### Prompt
In the data below, one line contains "Cardiovascular disease |" and a later one contains "Session 4 |". Print both, with every line between them, exactly and alone.

======== Data for this exercise

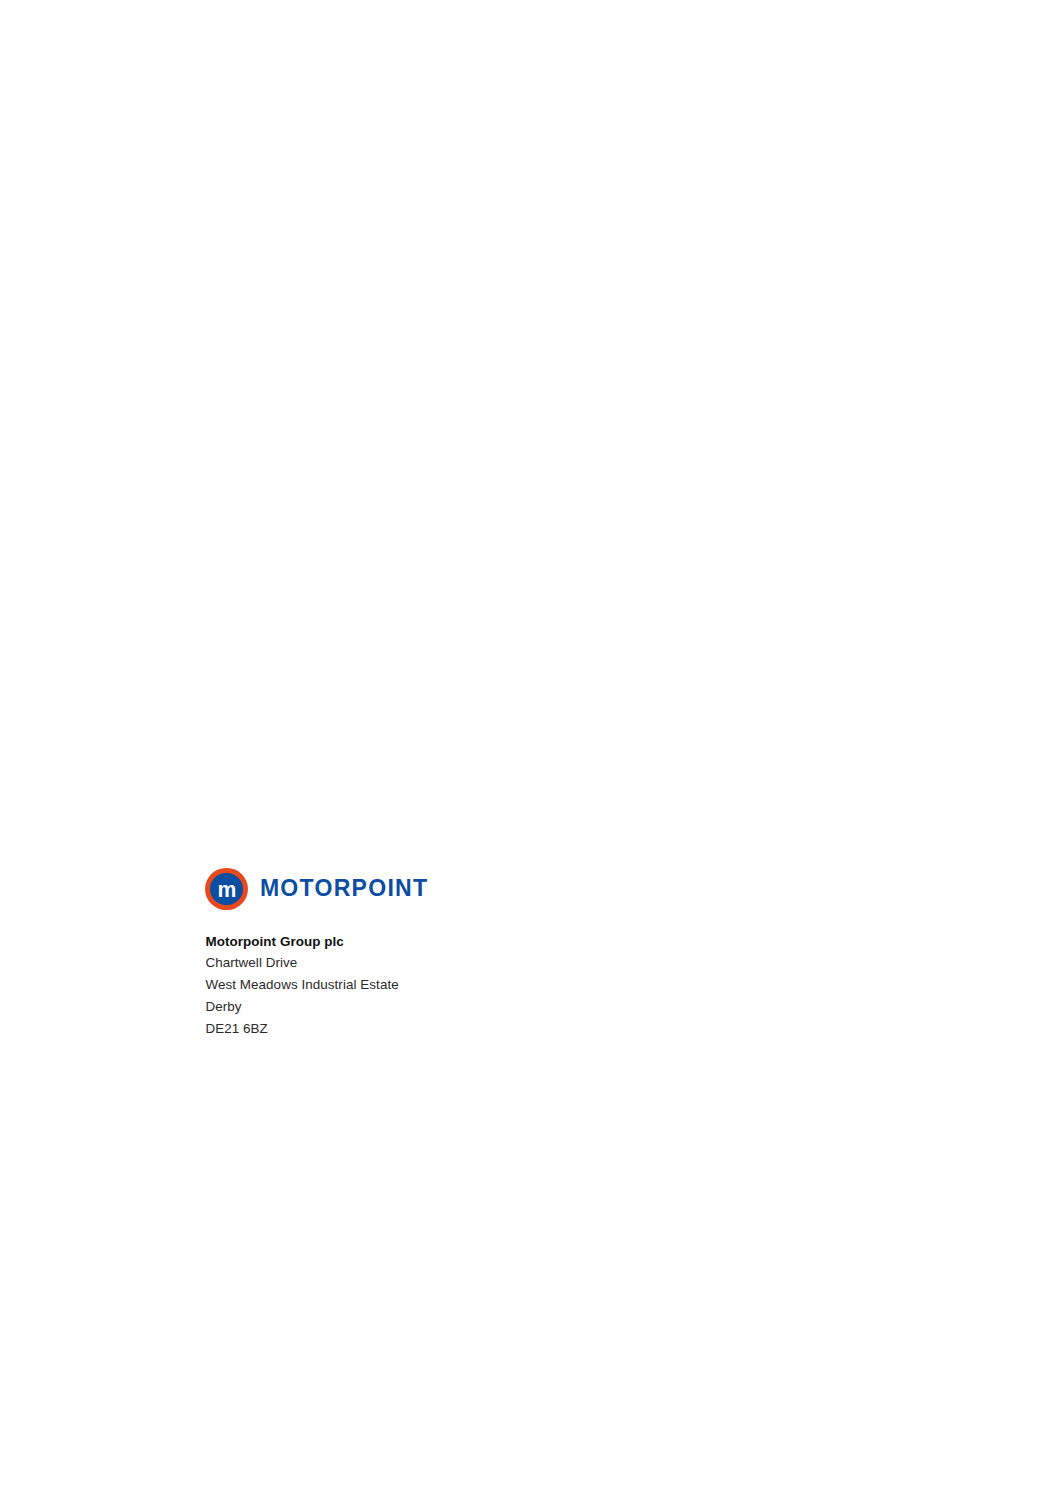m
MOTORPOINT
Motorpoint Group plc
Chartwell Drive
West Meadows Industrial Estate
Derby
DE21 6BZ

================
======== Data for this exercise

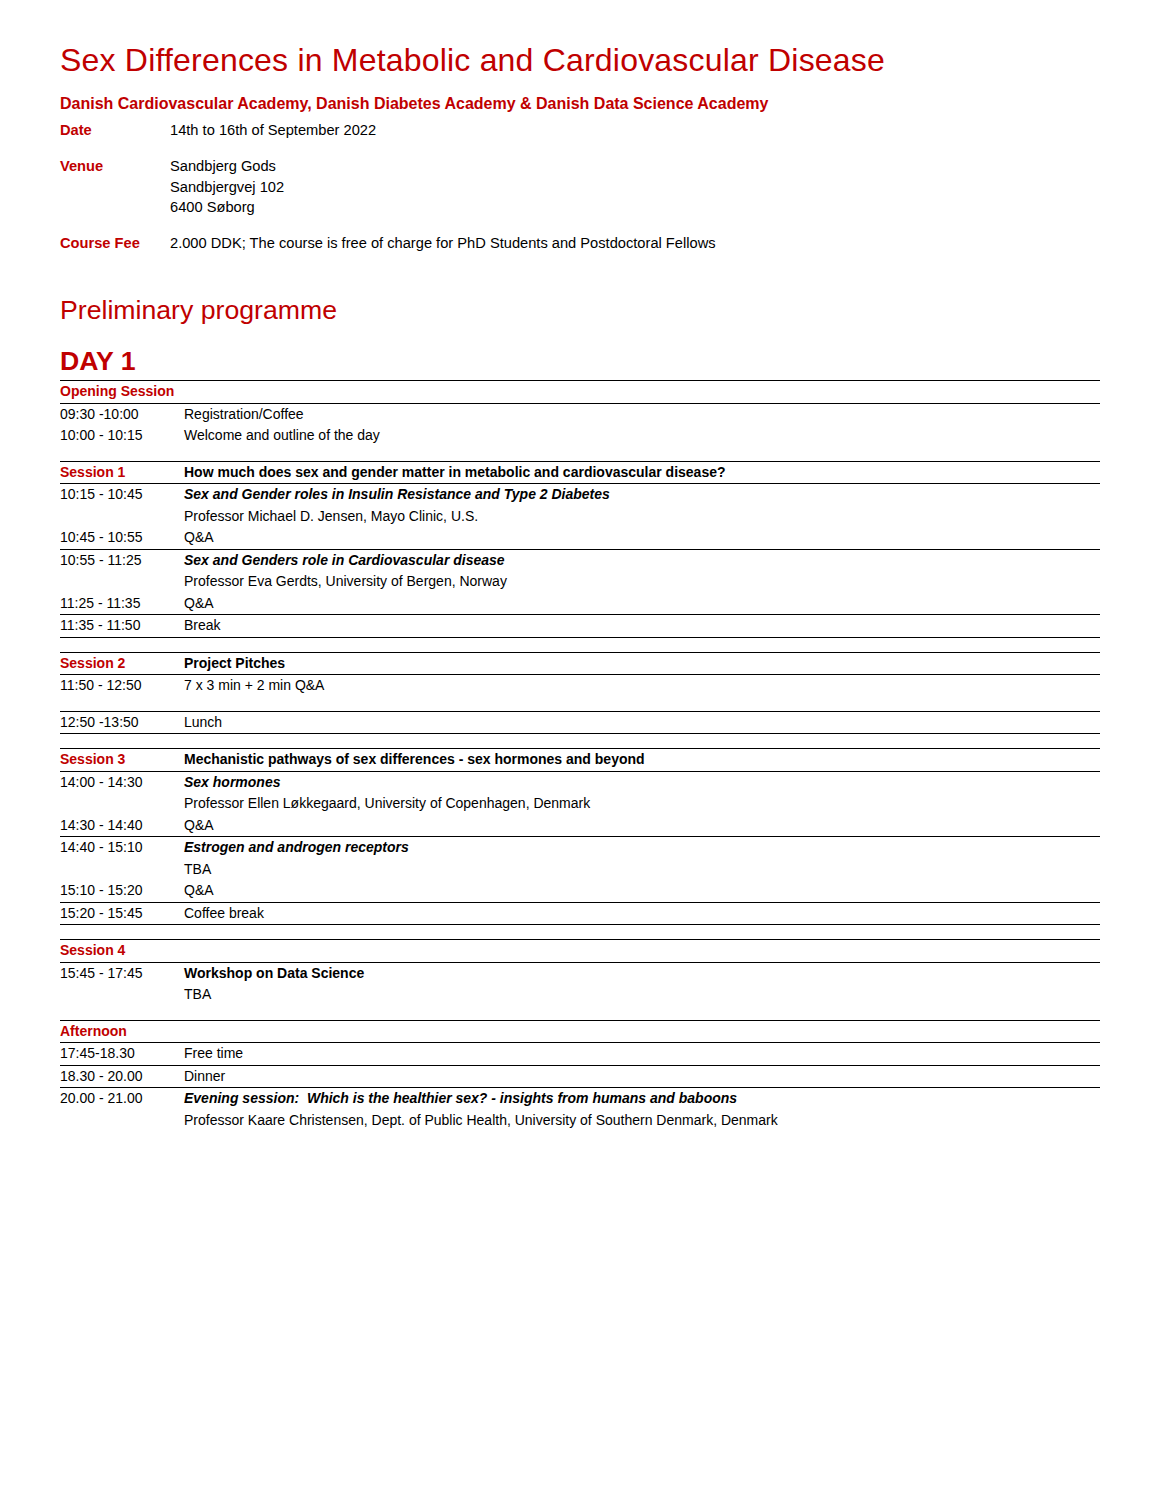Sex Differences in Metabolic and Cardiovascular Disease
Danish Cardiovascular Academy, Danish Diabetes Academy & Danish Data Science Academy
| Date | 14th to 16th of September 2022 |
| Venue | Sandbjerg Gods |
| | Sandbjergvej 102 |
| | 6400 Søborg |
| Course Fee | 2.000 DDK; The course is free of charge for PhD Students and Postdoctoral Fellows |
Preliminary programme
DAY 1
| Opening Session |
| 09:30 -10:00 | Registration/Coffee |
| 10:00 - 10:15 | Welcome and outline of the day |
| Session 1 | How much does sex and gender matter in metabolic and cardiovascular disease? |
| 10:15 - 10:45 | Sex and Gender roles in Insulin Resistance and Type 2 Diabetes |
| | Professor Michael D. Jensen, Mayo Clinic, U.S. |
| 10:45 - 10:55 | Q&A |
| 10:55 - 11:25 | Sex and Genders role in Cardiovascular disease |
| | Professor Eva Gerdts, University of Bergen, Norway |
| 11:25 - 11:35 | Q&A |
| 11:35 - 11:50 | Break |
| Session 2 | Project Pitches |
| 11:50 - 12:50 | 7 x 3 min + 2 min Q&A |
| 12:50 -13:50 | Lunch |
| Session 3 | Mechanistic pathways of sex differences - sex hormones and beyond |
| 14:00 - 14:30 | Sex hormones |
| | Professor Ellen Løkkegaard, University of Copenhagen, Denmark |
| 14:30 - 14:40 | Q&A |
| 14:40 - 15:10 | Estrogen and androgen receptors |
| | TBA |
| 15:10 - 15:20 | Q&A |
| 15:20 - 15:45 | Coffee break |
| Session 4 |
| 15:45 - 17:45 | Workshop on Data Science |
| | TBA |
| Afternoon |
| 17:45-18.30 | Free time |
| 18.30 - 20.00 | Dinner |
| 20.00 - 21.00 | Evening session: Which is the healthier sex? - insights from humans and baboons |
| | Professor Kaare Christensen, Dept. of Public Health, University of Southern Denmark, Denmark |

================

### Answer to this task
| 10:55 - 11:25 | Sex and Genders role in Cardiovascular disease |
| | Professor Eva Gerdts, University of Bergen, Norway |
| 11:25 - 11:35 | Q&A |
| 11:35 - 11:50 | Break |
| Session 2 | Project Pitches |
| 11:50 - 12:50 | 7 x 3 min + 2 min Q&A |
| 12:50 -13:50 | Lunch |
| Session 3 | Mechanistic pathways of sex differences - sex hormones and beyond |
| 14:00 - 14:30 | Sex hormones |
| | Professor Ellen Løkkegaard, University of Copenhagen, Denmark |
| 14:30 - 14:40 | Q&A |
| 14:40 - 15:10 | Estrogen and androgen receptors |
| | TBA |
| 15:10 - 15:20 | Q&A |
| 15:20 - 15:45 | Coffee break |
| Session 4 |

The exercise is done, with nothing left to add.